Bosnian hero denies being war criminal

A Bosnian Muslim commander who defended the UN declared safe area of Srebrenica from Serb troops during the 1992-95 Bosnian war today denied he committed atrocities.

Bosnian hero denies being war criminal

A Bosnian Muslim commander who defended the UN declared safe area of Srebrenica from Serb troops during the 1992-95 Bosnian war today denied he committed atrocities.

Naser Oric, 36, was charged by UN prosecutors in The Hague with murder, cruel treatment, wanton destruction and plunder in eastern Bosnia.

He was captured last week in Bosnia by Nato-led forces outside his home in Tuzla and taken to the US detention unit in the Netherlands.

“Your honours ... I am not guilty,” Oric said to each count, looking solemn in a grey suit and shirt as he stood before the judge.

Oric is widely regarded as a hero by Muslims in Bosnia for defending his people from Serb attackers who later carried out the mass murder of around 8,000 boys and men in July 1995.

He was awarded the Golden Lily” the Bosnian army’s highest honour.

His case underscores the ambiguous stance to the tribunal in the Balkans, where one man’s villain is another’s hero.

Bosnian Serbs blame him for the killings of about 2,000 Serbs from villages around Srebrenica, including the so-called Bloody Christmas massacre in January 1993, when dozens of women and children died in the village of Kravice.

During the siege of Srebrenica, Oric’s fighters broke through weak spots in the Serbian front lines, raiding surrounding Serb villages to get weapons and food to the enclave’s starving inhabitants.

The indictment alleges that Oric and his forces tortured and beat Serb prisoners at the Srebrenica police station and pillaged some 15 nearby Serb villages and hamlets.
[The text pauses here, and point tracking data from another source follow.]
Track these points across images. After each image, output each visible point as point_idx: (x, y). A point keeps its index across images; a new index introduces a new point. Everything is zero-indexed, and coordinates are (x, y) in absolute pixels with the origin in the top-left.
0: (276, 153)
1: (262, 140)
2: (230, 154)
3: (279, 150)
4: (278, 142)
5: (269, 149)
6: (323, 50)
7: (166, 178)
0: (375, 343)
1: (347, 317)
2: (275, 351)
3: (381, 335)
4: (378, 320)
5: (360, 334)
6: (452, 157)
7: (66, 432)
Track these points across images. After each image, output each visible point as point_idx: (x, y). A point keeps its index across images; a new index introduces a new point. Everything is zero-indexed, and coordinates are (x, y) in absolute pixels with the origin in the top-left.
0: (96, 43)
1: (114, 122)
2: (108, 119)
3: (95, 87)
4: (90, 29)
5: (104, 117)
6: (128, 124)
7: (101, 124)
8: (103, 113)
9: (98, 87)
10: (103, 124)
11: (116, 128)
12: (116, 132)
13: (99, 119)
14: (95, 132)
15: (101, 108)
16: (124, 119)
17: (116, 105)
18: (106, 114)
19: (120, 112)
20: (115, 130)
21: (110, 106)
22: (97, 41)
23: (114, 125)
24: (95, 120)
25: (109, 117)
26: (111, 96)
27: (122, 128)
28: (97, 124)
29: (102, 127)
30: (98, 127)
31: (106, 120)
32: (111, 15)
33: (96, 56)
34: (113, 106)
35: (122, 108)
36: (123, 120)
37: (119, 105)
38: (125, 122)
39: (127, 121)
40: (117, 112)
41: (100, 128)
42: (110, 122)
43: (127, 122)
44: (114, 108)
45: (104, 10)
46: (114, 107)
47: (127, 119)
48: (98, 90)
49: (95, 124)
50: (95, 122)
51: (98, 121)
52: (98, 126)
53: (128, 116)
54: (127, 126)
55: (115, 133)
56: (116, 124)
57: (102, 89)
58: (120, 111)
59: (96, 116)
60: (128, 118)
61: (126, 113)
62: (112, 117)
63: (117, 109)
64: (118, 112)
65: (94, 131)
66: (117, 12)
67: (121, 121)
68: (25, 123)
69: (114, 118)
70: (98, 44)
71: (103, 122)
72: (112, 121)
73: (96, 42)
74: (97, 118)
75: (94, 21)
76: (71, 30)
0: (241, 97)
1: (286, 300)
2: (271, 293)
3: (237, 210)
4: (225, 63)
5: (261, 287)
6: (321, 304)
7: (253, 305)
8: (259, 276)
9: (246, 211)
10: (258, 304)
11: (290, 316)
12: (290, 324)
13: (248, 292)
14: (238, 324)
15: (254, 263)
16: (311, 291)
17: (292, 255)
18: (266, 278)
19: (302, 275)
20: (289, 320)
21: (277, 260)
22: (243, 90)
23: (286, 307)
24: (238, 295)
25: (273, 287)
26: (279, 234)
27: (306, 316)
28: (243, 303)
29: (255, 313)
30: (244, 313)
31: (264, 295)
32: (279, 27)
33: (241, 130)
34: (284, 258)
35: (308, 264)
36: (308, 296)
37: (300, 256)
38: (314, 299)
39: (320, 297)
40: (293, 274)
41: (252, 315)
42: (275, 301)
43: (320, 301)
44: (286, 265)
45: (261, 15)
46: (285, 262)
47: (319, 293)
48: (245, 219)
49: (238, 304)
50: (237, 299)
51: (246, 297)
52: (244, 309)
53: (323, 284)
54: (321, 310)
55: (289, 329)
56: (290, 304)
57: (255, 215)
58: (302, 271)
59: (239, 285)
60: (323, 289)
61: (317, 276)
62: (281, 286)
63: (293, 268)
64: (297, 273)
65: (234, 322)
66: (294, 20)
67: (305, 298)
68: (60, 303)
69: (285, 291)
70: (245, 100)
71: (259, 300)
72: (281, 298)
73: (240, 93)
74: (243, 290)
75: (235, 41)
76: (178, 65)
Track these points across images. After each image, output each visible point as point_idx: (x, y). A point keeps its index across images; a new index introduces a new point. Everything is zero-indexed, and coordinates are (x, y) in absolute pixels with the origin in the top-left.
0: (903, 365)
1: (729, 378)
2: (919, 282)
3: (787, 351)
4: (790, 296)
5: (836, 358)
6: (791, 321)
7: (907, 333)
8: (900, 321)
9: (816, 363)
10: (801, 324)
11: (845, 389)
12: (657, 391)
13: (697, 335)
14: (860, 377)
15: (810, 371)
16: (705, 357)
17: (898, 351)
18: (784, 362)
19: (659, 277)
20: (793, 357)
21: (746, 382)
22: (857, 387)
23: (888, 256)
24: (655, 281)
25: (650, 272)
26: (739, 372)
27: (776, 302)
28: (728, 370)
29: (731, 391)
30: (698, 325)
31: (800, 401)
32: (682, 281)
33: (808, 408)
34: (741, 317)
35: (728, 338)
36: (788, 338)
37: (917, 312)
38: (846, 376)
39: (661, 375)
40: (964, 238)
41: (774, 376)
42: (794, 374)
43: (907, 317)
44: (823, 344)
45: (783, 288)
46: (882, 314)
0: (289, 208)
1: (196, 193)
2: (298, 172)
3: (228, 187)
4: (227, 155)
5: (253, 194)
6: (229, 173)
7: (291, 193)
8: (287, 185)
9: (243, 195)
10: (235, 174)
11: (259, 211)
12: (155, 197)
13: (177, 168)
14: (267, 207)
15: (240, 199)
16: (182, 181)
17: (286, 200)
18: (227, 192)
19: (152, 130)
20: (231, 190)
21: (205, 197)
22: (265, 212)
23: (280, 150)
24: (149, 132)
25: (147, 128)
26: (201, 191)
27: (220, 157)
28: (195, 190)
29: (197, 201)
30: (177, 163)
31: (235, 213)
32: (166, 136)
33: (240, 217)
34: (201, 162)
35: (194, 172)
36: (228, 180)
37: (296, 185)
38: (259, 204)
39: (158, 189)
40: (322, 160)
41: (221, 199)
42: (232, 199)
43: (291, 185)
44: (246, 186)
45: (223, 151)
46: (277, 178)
“In some instances, prisoners were beaten to death. Physical abuse included beatings by various objects including wooden sticks, wooden poles, steel pipes, metal bars, baseball bats, rifle butts, bare fists, kicking with boots and forced teeth extractions with rusty pliers,” the indictment says.

The Srebrenica massacres were Europe’s worst bloodshed since the Second Word War II. Dutch UN peacekeepers, in charge of protecting Srebrenica, were helpless to prevent it.

Before the war, Oric – a police officer by profession – served in Kosovo and in Belgrade where he was a bodyguard for former Yugoslav President Slobodan Milosevic.

He disappeared in 1991, to resurface as a Muslim commander in Bosnia.